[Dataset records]
#####

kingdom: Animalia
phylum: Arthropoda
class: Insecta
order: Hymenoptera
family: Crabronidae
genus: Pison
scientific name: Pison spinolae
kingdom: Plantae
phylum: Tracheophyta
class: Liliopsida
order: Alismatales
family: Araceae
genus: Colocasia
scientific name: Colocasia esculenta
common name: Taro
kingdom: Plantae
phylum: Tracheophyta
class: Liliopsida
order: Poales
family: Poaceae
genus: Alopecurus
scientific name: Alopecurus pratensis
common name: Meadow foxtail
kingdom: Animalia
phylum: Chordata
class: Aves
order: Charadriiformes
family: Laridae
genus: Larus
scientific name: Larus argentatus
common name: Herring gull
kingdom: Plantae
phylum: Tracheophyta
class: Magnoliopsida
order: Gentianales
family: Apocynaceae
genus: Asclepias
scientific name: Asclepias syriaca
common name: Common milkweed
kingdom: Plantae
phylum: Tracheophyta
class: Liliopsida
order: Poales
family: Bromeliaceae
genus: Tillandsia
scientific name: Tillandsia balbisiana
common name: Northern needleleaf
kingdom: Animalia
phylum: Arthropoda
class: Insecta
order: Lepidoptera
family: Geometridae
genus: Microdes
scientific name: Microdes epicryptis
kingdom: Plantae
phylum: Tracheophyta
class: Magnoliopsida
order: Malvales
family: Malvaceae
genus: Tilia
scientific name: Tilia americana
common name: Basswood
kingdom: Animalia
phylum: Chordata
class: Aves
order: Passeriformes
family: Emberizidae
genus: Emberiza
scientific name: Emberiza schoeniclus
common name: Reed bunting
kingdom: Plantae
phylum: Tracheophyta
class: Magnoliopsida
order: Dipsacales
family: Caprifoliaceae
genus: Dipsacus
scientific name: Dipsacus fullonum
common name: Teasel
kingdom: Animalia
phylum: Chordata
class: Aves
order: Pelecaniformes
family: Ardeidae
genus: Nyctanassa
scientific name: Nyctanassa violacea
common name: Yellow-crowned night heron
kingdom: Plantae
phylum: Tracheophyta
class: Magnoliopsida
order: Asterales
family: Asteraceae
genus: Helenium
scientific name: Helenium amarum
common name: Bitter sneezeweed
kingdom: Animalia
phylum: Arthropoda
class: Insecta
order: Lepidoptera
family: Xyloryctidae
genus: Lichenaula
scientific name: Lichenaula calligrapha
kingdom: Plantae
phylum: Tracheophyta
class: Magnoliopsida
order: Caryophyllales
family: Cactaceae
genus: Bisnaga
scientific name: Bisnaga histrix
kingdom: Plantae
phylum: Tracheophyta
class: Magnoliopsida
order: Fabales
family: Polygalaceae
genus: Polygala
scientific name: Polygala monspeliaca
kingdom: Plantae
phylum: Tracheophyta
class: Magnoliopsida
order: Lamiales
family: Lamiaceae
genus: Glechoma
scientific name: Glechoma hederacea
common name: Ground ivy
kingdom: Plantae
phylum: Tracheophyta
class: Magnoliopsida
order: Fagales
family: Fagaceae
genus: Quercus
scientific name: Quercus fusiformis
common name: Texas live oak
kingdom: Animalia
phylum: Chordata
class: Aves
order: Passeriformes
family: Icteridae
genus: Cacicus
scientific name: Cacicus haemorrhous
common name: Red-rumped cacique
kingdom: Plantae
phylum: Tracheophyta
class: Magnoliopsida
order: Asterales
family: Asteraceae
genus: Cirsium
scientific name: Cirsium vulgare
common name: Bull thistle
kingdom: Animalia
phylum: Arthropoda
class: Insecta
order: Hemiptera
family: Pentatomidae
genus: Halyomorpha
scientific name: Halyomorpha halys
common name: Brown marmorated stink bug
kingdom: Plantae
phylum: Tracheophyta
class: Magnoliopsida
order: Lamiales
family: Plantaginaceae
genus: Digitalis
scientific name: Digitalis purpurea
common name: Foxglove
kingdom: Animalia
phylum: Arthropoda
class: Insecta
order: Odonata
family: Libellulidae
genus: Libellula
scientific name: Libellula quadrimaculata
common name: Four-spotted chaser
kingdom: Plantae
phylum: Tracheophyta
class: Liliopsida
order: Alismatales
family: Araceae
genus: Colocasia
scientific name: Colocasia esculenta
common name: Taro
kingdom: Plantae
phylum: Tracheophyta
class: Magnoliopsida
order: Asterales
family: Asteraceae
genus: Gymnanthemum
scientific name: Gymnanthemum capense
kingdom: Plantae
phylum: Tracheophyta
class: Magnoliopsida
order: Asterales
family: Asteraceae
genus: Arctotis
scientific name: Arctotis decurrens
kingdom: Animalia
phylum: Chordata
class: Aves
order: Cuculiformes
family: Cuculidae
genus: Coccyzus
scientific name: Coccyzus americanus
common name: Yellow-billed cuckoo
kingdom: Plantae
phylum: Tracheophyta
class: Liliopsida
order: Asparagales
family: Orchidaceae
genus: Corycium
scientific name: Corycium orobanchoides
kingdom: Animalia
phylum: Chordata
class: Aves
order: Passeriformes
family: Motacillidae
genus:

#####

[TASK OBJECTIVE] Rewrite all of the entries, swapping each "common name" for "vernacular name" and leaving everything else unchanged.

[SOLUTION TO THE EXERCISE]
kingdom: Animalia
phylum: Arthropoda
class: Insecta
order: Hymenoptera
family: Crabronidae
genus: Pison
scientific name: Pison spinolae
kingdom: Plantae
phylum: Tracheophyta
class: Liliopsida
order: Alismatales
family: Araceae
genus: Colocasia
scientific name: Colocasia esculenta
vernacular name: Taro
kingdom: Plantae
phylum: Tracheophyta
class: Liliopsida
order: Poales
family: Poaceae
genus: Alopecurus
scientific name: Alopecurus pratensis
vernacular name: Meadow foxtail
kingdom: Animalia
phylum: Chordata
class: Aves
order: Charadriiformes
family: Laridae
genus: Larus
scientific name: Larus argentatus
vernacular name: Herring gull
kingdom: Plantae
phylum: Tracheophyta
class: Magnoliopsida
order: Gentianales
family: Apocynaceae
genus: Asclepias
scientific name: Asclepias syriaca
vernacular name: Common milkweed
kingdom: Plantae
phylum: Tracheophyta
class: Liliopsida
order: Poales
family: Bromeliaceae
genus: Tillandsia
scientific name: Tillandsia balbisiana
vernacular name: Northern needleleaf
kingdom: Animalia
phylum: Arthropoda
class: Insecta
order: Lepidoptera
family: Geometridae
genus: Microdes
scientific name: Microdes epicryptis
kingdom: Plantae
phylum: Tracheophyta
class: Magnoliopsida
order: Malvales
family: Malvaceae
genus: Tilia
scientific name: Tilia americana
vernacular name: Basswood
kingdom: Animalia
phylum: Chordata
class: Aves
order: Passeriformes
family: Emberizidae
genus: Emberiza
scientific name: Emberiza schoeniclus
vernacular name: Reed bunting
kingdom: Plantae
phylum: Tracheophyta
class: Magnoliopsida
order: Dipsacales
family: Caprifoliaceae
genus: Dipsacus
scientific name: Dipsacus fullonum
vernacular name: Teasel
kingdom: Animalia
phylum: Chordata
class: Aves
order: Pelecaniformes
family: Ardeidae
genus: Nyctanassa
scientific name: Nyctanassa violacea
vernacular name: Yellow-crowned night heron
kingdom: Plantae
phylum: Tracheophyta
class: Magnoliopsida
order: Asterales
family: Asteraceae
genus: Helenium
scientific name: Helenium amarum
vernacular name: Bitter sneezeweed
kingdom: Animalia
phylum: Arthropoda
class: Insecta
order: Lepidoptera
family: Xyloryctidae
genus: Lichenaula
scientific name: Lichenaula calligrapha
kingdom: Plantae
phylum: Tracheophyta
class: Magnoliopsida
order: Caryophyllales
family: Cactaceae
genus: Bisnaga
scientific name: Bisnaga histrix
kingdom: Plantae
phylum: Tracheophyta
class: Magnoliopsida
order: Fabales
family: Polygalaceae
genus: Polygala
scientific name: Polygala monspeliaca
kingdom: Plantae
phylum: Tracheophyta
class: Magnoliopsida
order: Lamiales
family: Lamiaceae
genus: Glechoma
scientific name: Glechoma hederacea
vernacular name: Ground ivy
kingdom: Plantae
phylum: Tracheophyta
class: Magnoliopsida
order: Fagales
family: Fagaceae
genus: Quercus
scientific name: Quercus fusiformis
vernacular name: Texas live oak
kingdom: Animalia
phylum: Chordata
class: Aves
order: Passeriformes
family: Icteridae
genus: Cacicus
scientific name: Cacicus haemorrhous
vernacular name: Red-rumped cacique
kingdom: Plantae
phylum: Tracheophyta
class: Magnoliopsida
order: Asterales
family: Asteraceae
genus: Cirsium
scientific name: Cirsium vulgare
vernacular name: Bull thistle
kingdom: Animalia
phylum: Arthropoda
class: Insecta
order: Hemiptera
family: Pentatomidae
genus: Halyomorpha
scientific name: Halyomorpha halys
vernacular name: Brown marmorated stink bug
kingdom: Plantae
phylum: Tracheophyta
class: Magnoliopsida
order: Lamiales
family: Plantaginaceae
genus: Digitalis
scientific name: Digitalis purpurea
vernacular name: Foxglove
kingdom: Animalia
phylum: Arthropoda
class: Insecta
order: Odonata
family: Libellulidae
genus: Libellula
scientific name: Libellula quadrimaculata
vernacular name: Four-spotted chaser
kingdom: Plantae
phylum: Tracheophyta
class: Liliopsida
order: Alismatales
family: Araceae
genus: Colocasia
scientific name: Colocasia esculenta
vernacular name: Taro
kingdom: Plantae
phylum: Tracheophyta
class: Magnoliopsida
order: Asterales
family: Asteraceae
genus: Gymnanthemum
scientific name: Gymnanthemum capense
kingdom: Plantae
phylum: Tracheophyta
class: Magnoliopsida
order: Asterales
family: Asteraceae
genus: Arctotis
scientific name: Arctotis decurrens
kingdom: Animalia
phylum: Chordata
class: Aves
order: Cuculiformes
family: Cuculidae
genus: Coccyzus
scientific name: Coccyzus americanus
vernacular name: Yellow-billed cuckoo
kingdom: Plantae
phylum: Tracheophyta
class: Liliopsida
order: Asparagales
family: Orchidaceae
genus: Corycium
scientific name: Corycium orobanchoides
kingdom: Animalia
phylum: Chordata
class: Aves
order: Passeriformes
family: Motacillidae
genus:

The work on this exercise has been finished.